Other migrants die on the way here — often after grueling journeys in the backs of 18-wheelers, long stays in overcrowded stash houses in Mexico, or punishing walks through hot and arid stretches of the U.S.-Mexico border.
Twelve migrants died in the last week of June alone in the Rio Grande Valley Sector, officials said. The deaths included the Salvadoran father and daughter, Oscar and Valeria, whose drowning in the Rio Grande near Brownsville stirred sorrow and outrage around the globe after a photo of their bodies was published.
On the same day, about an hour to the west, local authorities said they recovered the bodies of four migrants, including three small children. Authorities said they suspected the migrants died of heat exhaustion and dehydration.

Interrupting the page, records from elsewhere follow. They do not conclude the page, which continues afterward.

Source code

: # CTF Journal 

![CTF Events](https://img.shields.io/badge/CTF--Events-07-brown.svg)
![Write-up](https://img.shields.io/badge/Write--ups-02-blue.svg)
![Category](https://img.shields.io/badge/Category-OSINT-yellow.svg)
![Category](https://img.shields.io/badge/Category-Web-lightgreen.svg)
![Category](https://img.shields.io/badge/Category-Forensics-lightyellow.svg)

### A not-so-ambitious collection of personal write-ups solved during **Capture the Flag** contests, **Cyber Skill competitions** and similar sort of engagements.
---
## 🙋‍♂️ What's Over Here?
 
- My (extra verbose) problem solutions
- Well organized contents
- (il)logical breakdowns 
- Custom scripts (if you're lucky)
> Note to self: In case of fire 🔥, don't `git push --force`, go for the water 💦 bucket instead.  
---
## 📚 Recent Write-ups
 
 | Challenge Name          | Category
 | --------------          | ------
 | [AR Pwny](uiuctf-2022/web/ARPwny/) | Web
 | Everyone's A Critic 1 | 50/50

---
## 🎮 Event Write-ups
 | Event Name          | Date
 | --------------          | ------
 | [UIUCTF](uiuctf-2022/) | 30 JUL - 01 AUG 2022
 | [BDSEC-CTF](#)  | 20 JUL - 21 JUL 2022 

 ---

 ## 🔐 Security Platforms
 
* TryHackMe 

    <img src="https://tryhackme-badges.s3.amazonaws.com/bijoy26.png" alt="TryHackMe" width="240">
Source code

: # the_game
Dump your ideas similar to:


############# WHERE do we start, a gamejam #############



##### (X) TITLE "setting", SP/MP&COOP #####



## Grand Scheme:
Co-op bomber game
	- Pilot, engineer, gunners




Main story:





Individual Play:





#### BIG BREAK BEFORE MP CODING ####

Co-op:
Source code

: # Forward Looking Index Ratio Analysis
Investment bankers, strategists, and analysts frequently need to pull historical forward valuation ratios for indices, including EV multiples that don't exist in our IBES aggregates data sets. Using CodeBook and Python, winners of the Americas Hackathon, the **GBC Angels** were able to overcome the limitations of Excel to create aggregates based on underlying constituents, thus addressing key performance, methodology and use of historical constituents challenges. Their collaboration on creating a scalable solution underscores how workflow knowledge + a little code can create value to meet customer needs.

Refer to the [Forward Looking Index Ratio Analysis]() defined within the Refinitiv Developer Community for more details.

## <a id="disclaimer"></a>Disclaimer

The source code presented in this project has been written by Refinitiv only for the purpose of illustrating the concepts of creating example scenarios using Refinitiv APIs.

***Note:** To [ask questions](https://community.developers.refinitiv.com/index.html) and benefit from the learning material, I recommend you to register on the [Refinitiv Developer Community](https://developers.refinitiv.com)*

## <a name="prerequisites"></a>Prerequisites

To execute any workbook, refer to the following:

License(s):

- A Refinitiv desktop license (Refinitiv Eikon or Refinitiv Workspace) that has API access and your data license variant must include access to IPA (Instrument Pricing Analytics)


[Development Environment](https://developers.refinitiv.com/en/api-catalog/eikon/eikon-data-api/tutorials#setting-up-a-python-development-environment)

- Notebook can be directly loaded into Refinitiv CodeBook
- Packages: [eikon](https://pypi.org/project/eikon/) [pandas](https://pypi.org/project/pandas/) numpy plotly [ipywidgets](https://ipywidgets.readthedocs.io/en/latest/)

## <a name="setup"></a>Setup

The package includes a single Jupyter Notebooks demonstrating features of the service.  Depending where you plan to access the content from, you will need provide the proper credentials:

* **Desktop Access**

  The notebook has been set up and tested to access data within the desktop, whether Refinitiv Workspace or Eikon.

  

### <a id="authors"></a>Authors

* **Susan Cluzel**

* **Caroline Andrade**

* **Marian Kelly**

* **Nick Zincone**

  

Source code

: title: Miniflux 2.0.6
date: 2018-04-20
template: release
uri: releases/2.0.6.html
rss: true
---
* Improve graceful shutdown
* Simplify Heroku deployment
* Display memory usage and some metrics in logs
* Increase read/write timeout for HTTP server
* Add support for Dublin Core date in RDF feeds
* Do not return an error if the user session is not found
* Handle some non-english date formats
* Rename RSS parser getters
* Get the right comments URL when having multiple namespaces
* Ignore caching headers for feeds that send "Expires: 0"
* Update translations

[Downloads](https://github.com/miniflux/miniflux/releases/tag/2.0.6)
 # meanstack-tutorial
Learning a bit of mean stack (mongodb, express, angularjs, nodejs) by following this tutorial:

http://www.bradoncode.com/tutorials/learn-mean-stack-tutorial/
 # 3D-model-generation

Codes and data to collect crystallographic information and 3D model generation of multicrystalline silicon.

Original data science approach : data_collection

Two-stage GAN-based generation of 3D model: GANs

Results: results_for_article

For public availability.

“At least every other day, we’re recovering bodies,” said Elizabeth Gamez, supervisory Border Patrol agent/intelligence, who has been tracking the rise in rhabdomyolysis cases.
Although some migrants ultimately die after developing the condition, the Rio Grande Valley Sector is only testing for the condition in people who are alive — meaning the figures they’ve compiled likely understate its prevalence because they don’t include people who might have died from it.
The Tribune asked about rhabdomyolysis cases in the other four sectors along the Texas-Mexico border. The Del Rio Sector responded that it did not track that data; the Tribune has not yet heard back from the others.
A rhabdomyolysis case in the remote Big Bend Sector grabbed headlines earlier this year when a woman stopped to help a migrant suffering from the condition, only to be arrested and face the possibility of criminal charges for “harboring” undocumented immigrants.
Gamez put the blame on profit-seeking smugglers for pushing migrants so hard that their muscles break down and damage their kidneys.
“They’ll either come out diabetic or even worse conditions, or some just pass away at the hospital,” she said. “They’re chasing this dream thinking they’re going to make it and everything is going to be OK, and they’re paying thousands of dollars already and they’re not being treated like humans. They’re being treated like cargo.”